ИСХОДНЫЙ ТЕКСТ —
+===+

Мне в этот день поручили выпустить стенгазету, а я, когда прочитала приказ, бросила всё, за что получила наряд вне очереди. Но комбат, видя моё рвение на фронт, сказал:
— Слышал, что ты хочешь учиться на штурмана?
— Очень хочу, товарищ капитан!
Он и внёс мою фамилию в список. Из 200 желающих отобрали 11 девочек и отправили нас в Йошкар-Олу, где готовили штурманов в женский авиаполк легендарной Марины Расковой. Мы с Ирой Глатман, Асей Цурановой и Верой Хуртиной так и настроились на это, но вскоре последовал другой приказ: шесть экипажей срочно переучить на У-2 в полк Евдокии Бершанской. Мы приуныли так, что даже всплакнули. Но моя лётчица, Аня Амосова, которая ещё перед войной закончила Батайскую авиашколу, посмотрела на нас и сказала:
— Да что вы, девчонки, слёзы зря льёте? Ведь в полку Расковой на “Пешках” летают стаями: звеньями, эскадрильей или полком. Идёт ведущий и всех за собой ведёт. И какая там особая работа? Только бомбы сбросить и всё. А на “уточках” надо ночью летать поодиночке. Это в сто раз трудней!
В общем, успокоила нас. Мы прошли дневную и ночную подготовку, учились выходить из лучей прожекторов, полётам по маршруту, стрельбе и бомбометанию, прыжкам с парашютом. Когда закончили курс, за нами прибыли из полка, и мы улетели в Польшу, где был аэродром у местечка Далеке. Через несколько дней все новички включились в работу. На первое боевое задание я полетела с командиром звена Катей Пискарёвой, которая была уже опытной лётчицей.
Что мы делали? — Ходили в разведку, бомбили немецкие позиции и различные объекты. Причём и днём, и ночью. У-2 — самолёт открытый. Две кабины. В передней лётчик сидит, а сзади — штурман-стрелок. Там абсолютно никакой защиты. “Руссфанер”, как говорили немцы. Единственная броня — тёмная ночь, когда можно было тихо подобраться, отбомбиться и так же тихо скрыться. Но это не всегда получалось и тогда приходилось очень туго.

+===+

ИСХОДНЫЕ ДАННЫЕ —
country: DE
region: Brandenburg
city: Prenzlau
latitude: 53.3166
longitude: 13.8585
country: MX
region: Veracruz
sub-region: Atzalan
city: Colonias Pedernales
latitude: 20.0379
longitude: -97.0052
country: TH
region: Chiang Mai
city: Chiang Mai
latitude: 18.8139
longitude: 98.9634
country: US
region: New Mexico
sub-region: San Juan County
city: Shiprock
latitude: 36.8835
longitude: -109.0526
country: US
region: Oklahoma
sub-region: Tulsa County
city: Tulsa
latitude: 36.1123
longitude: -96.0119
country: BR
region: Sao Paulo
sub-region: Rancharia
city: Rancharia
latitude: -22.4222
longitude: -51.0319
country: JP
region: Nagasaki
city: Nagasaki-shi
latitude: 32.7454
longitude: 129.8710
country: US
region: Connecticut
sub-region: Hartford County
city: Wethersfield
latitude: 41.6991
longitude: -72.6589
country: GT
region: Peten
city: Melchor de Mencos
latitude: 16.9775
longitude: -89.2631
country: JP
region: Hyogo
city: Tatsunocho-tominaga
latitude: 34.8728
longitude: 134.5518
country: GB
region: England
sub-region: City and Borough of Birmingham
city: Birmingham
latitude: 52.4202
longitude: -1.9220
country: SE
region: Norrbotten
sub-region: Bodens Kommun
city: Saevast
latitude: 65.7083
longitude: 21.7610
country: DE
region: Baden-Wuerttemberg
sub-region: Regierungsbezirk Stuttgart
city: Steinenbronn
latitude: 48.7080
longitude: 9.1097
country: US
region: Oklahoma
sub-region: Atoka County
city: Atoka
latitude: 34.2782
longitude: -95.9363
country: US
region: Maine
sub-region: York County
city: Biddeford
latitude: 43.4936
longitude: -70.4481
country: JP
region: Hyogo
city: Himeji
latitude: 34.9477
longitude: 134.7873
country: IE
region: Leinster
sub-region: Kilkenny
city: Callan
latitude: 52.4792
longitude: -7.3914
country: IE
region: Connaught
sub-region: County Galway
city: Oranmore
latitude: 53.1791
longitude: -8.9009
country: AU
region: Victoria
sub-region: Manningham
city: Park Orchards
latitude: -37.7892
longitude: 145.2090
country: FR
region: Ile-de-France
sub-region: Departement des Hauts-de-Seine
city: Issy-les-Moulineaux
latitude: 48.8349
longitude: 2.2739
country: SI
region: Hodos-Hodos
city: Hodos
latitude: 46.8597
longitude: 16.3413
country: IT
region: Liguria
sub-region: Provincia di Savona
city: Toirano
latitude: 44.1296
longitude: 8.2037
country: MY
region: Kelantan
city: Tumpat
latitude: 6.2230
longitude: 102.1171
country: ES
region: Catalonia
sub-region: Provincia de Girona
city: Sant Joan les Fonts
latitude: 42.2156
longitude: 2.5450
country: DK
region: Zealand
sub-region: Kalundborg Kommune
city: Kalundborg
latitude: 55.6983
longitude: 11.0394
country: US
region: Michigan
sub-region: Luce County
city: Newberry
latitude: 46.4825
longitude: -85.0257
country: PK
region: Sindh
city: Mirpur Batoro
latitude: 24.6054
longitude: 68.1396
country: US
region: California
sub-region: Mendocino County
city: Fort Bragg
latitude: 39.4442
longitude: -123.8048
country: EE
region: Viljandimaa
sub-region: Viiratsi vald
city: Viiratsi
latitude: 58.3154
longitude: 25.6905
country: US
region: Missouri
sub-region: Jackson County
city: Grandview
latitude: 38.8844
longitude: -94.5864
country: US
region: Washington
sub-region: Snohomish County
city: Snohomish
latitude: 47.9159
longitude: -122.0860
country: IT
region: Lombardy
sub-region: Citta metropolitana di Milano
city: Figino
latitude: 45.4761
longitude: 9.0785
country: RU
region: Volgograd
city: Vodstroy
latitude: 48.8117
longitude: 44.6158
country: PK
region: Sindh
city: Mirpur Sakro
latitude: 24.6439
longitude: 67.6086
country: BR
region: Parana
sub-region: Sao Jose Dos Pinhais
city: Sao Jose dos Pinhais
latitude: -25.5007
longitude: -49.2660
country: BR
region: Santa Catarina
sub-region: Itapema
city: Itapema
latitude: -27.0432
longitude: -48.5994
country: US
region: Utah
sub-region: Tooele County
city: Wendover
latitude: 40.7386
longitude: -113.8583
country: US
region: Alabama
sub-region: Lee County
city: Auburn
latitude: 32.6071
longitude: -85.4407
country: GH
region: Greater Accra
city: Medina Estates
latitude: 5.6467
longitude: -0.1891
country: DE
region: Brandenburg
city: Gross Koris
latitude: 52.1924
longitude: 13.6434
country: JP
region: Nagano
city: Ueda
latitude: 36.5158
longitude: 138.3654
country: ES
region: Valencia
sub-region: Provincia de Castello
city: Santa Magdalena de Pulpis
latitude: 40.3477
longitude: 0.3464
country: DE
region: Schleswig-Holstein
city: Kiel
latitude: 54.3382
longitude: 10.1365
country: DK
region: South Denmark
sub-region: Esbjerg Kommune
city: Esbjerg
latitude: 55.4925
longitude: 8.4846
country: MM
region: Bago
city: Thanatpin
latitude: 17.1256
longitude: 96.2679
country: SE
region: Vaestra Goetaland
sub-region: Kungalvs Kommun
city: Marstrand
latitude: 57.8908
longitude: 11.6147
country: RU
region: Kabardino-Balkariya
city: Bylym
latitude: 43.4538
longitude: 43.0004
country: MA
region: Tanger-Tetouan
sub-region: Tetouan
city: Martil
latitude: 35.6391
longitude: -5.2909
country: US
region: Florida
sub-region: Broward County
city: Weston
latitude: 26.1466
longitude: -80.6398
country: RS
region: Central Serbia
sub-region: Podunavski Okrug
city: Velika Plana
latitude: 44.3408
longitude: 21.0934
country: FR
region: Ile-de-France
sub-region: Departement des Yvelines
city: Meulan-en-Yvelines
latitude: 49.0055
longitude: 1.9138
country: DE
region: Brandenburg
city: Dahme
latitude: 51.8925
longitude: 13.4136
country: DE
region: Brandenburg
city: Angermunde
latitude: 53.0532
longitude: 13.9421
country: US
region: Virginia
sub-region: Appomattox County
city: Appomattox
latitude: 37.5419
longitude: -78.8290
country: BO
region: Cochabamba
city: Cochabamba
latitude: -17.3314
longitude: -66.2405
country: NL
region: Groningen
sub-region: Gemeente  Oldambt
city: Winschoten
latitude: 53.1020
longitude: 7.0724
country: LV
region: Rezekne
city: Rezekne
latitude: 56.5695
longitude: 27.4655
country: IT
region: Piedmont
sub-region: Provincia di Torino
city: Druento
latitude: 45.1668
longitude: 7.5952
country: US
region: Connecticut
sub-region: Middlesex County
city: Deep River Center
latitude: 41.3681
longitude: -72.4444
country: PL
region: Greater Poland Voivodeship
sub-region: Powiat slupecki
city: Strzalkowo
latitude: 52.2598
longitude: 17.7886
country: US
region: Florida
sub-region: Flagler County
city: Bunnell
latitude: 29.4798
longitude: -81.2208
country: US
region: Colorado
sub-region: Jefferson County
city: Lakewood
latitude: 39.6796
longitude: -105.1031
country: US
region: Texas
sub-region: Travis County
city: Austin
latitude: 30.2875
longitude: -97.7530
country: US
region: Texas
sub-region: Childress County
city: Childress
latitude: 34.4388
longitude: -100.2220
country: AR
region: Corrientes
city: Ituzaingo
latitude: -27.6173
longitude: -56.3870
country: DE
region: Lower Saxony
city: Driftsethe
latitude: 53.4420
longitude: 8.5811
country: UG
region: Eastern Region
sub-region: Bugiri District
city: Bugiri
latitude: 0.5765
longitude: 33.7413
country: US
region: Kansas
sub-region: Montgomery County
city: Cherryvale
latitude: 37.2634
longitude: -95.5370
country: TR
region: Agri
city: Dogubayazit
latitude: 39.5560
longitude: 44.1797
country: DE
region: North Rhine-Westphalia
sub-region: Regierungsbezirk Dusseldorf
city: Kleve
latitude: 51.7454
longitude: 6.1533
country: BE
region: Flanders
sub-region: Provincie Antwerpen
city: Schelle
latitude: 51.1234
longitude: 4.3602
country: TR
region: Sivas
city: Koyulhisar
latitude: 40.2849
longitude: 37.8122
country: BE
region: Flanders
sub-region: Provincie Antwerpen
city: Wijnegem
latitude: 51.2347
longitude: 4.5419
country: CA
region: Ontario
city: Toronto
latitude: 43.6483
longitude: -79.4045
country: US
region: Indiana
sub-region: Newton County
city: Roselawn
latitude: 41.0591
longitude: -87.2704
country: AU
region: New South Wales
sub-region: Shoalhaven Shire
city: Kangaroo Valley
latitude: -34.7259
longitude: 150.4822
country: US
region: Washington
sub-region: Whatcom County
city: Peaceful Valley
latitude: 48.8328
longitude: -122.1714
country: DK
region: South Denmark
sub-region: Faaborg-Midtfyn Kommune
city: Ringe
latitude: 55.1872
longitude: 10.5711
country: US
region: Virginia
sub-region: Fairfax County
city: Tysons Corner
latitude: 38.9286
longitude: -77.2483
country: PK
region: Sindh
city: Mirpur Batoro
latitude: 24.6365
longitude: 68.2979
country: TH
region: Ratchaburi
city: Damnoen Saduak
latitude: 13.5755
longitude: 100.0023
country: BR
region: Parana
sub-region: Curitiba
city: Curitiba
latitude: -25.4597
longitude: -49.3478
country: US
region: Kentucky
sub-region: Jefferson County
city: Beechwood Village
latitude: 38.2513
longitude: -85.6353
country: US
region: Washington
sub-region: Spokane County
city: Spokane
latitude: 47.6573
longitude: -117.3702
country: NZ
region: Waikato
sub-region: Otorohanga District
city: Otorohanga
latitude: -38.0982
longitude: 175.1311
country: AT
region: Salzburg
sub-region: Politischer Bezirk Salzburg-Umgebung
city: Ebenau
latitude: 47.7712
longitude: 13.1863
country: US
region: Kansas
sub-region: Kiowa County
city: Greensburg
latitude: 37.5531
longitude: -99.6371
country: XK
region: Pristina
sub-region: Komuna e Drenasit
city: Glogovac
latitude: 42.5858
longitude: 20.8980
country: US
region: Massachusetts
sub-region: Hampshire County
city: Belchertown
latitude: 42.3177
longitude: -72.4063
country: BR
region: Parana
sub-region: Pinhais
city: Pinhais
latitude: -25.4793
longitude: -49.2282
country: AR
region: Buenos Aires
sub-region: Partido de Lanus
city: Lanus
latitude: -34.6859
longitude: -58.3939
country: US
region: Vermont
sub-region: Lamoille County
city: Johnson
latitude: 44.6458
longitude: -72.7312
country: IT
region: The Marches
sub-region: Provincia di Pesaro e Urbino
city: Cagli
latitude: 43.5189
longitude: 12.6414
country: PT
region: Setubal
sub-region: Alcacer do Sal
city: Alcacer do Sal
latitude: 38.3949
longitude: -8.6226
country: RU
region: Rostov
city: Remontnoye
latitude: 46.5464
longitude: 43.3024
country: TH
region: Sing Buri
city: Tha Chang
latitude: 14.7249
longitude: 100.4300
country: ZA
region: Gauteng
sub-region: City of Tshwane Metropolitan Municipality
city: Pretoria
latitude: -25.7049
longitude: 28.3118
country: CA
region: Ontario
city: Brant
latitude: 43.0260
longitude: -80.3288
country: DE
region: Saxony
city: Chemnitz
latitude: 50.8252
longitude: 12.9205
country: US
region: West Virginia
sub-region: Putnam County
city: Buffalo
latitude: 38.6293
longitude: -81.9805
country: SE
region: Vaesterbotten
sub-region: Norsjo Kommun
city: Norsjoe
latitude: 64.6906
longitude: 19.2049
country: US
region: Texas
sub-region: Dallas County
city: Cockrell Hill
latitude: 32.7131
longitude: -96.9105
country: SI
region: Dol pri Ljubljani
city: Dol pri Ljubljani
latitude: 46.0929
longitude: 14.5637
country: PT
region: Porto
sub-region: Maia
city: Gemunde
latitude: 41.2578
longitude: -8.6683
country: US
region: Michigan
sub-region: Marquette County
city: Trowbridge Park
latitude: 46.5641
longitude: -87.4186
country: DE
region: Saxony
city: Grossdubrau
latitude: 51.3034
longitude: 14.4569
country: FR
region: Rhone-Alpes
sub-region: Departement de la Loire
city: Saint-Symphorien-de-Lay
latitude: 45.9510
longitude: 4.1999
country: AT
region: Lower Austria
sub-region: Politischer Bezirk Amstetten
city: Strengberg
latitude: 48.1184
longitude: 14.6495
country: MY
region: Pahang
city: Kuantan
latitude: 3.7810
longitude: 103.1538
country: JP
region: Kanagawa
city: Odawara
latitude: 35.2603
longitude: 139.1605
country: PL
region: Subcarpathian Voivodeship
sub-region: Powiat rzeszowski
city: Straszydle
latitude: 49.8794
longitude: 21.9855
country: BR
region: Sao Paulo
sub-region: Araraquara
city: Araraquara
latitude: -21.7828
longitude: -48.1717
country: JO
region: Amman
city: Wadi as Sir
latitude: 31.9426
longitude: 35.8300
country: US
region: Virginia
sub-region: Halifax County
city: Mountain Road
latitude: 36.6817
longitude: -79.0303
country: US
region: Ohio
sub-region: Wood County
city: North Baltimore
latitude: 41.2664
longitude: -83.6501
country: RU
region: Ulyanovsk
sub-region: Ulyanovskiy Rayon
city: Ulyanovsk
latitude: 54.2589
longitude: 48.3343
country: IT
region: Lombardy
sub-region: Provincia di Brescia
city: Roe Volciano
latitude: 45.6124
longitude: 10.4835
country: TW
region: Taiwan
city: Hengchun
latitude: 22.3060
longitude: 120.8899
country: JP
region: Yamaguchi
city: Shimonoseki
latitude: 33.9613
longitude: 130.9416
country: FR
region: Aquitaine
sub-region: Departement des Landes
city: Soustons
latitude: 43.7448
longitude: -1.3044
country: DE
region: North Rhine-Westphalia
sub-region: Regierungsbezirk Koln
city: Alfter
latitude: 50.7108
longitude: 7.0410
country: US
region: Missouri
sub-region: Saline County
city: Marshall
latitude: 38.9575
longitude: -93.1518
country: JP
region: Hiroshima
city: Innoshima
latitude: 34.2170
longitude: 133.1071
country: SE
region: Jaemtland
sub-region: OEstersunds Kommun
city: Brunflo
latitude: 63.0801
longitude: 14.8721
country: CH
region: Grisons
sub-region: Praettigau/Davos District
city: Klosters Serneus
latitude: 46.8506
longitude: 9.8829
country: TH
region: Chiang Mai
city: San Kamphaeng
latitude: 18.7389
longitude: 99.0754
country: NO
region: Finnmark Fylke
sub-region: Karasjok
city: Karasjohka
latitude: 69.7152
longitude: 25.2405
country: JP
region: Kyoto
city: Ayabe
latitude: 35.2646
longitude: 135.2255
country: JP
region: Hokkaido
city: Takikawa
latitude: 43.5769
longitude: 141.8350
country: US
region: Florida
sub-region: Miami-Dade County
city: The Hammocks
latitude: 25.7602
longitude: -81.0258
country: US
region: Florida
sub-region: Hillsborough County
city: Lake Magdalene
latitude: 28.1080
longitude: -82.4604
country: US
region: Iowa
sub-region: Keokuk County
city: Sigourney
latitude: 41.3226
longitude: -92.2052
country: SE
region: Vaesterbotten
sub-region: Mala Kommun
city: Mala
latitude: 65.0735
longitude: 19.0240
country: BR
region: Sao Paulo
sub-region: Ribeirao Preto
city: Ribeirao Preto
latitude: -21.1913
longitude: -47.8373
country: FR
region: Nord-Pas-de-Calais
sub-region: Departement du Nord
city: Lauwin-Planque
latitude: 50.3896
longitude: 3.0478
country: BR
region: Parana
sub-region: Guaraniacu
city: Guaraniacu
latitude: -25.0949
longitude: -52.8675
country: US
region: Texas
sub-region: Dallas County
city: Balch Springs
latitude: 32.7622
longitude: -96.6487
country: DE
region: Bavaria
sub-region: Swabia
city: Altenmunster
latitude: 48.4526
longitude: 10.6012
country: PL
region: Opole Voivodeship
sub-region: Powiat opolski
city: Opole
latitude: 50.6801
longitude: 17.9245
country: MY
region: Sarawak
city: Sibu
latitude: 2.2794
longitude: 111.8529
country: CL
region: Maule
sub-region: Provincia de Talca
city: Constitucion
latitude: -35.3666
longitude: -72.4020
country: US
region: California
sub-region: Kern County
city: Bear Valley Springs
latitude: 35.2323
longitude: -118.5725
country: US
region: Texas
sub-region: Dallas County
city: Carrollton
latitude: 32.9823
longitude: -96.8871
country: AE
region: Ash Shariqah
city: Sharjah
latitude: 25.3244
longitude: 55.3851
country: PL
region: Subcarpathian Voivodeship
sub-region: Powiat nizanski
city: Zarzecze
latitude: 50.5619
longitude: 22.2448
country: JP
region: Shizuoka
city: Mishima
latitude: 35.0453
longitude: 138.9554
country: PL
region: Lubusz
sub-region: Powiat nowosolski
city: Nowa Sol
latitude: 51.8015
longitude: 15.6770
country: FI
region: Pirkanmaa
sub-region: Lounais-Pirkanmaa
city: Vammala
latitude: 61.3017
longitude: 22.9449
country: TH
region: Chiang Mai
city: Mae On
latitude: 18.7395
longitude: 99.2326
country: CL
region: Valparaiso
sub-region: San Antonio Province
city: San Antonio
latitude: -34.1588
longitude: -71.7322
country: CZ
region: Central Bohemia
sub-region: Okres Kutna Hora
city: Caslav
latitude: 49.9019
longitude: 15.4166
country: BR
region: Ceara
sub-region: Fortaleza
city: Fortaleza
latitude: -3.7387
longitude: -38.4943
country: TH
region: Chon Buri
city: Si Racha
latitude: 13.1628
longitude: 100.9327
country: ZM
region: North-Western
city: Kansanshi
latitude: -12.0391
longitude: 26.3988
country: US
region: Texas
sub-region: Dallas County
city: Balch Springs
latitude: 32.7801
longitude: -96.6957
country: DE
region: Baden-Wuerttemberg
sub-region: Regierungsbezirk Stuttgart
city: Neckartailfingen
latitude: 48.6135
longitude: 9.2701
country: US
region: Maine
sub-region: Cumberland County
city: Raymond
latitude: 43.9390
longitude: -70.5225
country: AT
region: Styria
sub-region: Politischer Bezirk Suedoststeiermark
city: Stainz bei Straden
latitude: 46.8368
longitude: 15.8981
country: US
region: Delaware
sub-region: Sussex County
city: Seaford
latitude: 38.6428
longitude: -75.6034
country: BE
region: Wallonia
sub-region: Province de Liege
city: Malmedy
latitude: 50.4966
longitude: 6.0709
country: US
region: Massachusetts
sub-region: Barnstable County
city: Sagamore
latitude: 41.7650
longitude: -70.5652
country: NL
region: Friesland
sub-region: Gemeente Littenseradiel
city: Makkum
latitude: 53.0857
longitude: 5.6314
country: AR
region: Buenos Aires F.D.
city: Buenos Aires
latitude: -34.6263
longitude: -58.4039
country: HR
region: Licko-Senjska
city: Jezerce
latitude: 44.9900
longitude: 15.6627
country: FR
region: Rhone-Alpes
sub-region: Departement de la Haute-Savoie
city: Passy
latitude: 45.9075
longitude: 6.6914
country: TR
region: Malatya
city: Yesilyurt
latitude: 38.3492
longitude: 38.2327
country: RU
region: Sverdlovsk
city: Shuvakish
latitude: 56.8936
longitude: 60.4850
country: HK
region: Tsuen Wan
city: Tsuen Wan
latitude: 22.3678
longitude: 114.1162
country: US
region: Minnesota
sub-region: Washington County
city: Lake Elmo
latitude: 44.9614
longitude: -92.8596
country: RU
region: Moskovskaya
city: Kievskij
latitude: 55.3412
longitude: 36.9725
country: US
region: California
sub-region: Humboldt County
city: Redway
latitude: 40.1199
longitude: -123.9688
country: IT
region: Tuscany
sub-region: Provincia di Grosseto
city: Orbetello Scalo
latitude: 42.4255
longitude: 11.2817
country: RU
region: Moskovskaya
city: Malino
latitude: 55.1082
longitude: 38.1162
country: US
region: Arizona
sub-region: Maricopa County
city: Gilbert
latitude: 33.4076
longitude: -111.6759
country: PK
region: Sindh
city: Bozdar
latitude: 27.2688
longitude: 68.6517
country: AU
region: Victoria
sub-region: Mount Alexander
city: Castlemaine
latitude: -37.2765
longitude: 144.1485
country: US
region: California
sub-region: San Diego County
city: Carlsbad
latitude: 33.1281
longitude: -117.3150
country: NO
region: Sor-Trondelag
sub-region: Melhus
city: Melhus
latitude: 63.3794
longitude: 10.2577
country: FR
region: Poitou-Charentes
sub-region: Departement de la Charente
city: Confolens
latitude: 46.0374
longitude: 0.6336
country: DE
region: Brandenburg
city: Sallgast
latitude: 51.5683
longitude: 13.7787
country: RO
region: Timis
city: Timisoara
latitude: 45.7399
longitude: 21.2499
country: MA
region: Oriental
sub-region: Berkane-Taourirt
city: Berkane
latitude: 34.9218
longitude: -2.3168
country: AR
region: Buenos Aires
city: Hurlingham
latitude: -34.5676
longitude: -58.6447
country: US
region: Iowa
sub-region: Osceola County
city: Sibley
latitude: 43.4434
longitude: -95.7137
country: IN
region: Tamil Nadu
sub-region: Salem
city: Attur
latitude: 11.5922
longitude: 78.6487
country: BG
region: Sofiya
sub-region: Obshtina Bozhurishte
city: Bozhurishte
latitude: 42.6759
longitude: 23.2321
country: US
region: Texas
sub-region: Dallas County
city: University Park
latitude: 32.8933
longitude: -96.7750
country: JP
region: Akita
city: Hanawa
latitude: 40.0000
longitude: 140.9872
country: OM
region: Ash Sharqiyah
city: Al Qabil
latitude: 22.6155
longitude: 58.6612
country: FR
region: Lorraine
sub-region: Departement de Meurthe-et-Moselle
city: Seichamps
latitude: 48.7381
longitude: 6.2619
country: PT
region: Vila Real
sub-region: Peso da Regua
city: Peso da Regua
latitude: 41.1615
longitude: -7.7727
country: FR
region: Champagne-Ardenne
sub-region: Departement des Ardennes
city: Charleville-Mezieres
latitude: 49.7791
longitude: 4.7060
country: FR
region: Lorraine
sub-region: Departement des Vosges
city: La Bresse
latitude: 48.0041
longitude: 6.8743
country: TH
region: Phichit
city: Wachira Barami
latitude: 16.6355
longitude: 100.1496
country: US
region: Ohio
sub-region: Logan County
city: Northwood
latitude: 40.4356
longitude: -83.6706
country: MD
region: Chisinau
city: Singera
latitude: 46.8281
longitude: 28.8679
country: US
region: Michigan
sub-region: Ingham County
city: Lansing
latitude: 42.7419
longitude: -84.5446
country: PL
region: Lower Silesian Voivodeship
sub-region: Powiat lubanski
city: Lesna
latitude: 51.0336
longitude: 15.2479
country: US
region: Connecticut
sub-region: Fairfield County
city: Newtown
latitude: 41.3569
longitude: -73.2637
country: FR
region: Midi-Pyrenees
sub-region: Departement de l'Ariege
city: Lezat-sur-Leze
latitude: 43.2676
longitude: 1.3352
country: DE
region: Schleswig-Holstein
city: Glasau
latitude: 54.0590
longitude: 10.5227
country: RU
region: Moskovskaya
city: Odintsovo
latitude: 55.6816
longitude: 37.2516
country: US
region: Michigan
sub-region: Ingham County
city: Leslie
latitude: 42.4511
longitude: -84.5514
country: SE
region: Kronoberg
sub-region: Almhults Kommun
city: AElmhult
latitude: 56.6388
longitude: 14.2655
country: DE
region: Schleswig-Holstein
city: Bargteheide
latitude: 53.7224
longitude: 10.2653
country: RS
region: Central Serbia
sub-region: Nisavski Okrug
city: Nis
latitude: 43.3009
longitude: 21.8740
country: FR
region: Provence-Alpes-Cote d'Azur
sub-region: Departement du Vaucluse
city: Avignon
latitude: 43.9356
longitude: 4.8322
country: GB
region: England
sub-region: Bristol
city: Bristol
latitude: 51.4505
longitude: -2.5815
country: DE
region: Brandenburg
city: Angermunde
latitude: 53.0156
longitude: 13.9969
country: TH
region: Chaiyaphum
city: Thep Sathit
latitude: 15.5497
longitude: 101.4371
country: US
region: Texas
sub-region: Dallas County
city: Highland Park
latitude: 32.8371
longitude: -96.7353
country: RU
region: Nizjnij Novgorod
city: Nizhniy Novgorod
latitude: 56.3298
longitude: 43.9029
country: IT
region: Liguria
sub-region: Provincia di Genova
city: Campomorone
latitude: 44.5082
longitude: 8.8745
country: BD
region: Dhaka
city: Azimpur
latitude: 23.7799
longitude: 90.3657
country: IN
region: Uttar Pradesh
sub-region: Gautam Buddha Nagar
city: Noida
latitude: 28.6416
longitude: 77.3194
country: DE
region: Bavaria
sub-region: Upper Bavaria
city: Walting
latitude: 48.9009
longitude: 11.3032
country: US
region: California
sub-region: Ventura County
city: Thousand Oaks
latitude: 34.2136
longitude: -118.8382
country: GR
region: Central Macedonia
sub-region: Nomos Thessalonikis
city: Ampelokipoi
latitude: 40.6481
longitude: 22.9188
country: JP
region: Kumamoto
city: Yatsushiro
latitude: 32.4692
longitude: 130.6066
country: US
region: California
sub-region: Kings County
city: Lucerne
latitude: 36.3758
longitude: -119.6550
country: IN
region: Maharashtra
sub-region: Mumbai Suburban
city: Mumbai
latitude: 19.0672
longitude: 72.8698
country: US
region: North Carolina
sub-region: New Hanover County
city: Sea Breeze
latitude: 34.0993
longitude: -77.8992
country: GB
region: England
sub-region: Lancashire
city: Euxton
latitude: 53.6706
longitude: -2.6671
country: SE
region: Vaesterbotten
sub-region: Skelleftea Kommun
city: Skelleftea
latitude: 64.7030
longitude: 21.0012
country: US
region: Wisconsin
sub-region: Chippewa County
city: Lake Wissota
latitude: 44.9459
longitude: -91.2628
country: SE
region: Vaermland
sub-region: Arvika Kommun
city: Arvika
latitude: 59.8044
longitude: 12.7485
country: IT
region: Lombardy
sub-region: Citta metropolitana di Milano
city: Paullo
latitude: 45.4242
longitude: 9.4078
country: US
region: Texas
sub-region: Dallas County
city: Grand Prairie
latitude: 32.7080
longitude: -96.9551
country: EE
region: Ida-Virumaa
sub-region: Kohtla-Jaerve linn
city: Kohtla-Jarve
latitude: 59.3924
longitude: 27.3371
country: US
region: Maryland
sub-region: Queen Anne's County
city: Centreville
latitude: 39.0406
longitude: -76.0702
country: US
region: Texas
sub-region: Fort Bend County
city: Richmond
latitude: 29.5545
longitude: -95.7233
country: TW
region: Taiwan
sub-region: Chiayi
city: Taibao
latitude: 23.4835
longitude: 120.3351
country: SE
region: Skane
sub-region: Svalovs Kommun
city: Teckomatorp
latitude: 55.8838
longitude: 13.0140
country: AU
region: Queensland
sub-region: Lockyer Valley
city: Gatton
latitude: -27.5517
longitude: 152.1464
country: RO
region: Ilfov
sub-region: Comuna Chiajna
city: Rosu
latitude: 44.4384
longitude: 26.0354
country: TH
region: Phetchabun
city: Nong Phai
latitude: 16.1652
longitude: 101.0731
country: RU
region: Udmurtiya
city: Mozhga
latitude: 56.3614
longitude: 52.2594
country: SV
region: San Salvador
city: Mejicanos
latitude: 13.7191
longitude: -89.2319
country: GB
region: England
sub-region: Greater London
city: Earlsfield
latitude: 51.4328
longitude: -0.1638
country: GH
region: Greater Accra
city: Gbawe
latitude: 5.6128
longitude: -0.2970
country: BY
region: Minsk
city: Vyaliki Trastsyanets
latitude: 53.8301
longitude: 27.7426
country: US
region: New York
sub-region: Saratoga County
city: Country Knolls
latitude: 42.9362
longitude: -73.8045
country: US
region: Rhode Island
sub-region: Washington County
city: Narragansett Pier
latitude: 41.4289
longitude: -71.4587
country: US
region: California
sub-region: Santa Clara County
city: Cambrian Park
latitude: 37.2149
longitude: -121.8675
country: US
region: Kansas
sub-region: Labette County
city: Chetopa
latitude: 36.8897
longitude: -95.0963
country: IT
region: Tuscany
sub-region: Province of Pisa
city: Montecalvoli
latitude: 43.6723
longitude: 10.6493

+===+

УСЛОВИЕ ЗАДАЧИ A — Назовите всех людей, которых исходный текст упоминает по имени и фамилии.
УСЛОВИЕ ЗАДАЧИ B —
Определите, соответствуют ли исходному тексту утверждения ниже, и подтвердите каждый ответ точной цитатой.
(i) Из двухсот желающих отобрали одиннадцать девушек.
(ii) Аня Амосова окончила Батайскую авиашколу уже во время войны.
(iii) Аэродром полка находился в Польше, у местечка Далеке.
УСЛОВИЕ ЗАДАЧИ C — Перепишите дословно фрагмент исходного текста между словами «Что мы делали?» и «приходилось очень туго.» включительно.

ПОДРОБНОЕ РЕШЕНИЕ A — Ира Глатман, Ася Цуранова, Вера Хуртина, Аня Амосова, Катя Пискарёва, Марина Раскова, Евдокия Бершанская.

ПОДРОБНОЕ РЕШЕНИЕ B —
(i) Да: «Из 200 желающих отобрали 11 девочек».
(ii) Нет: «которая ещё перед войной закончила Батайскую авиашколу».
(iii) Да: «мы улетели в Польшу, где был аэродром у местечка Далеке».

ПОДРОБНОЕ РЕШЕНИЕ C —
Что мы делали? — Ходили в разведку, бомбили немецкие позиции и различные объекты. Причём и днём, и ночью. У-2 — самолёт открытый. Две кабины. В передней лётчик сидит, а сзади — штурман-стрелок. Там абсолютно никакой защиты. “Руссфанер”, как говорили немцы. Единственная броня — тёмная ночь, когда можно было тихо подобраться, отбомбиться и так же тихо скрыться. Но это не всегда получалось и тогда приходилось очень туго.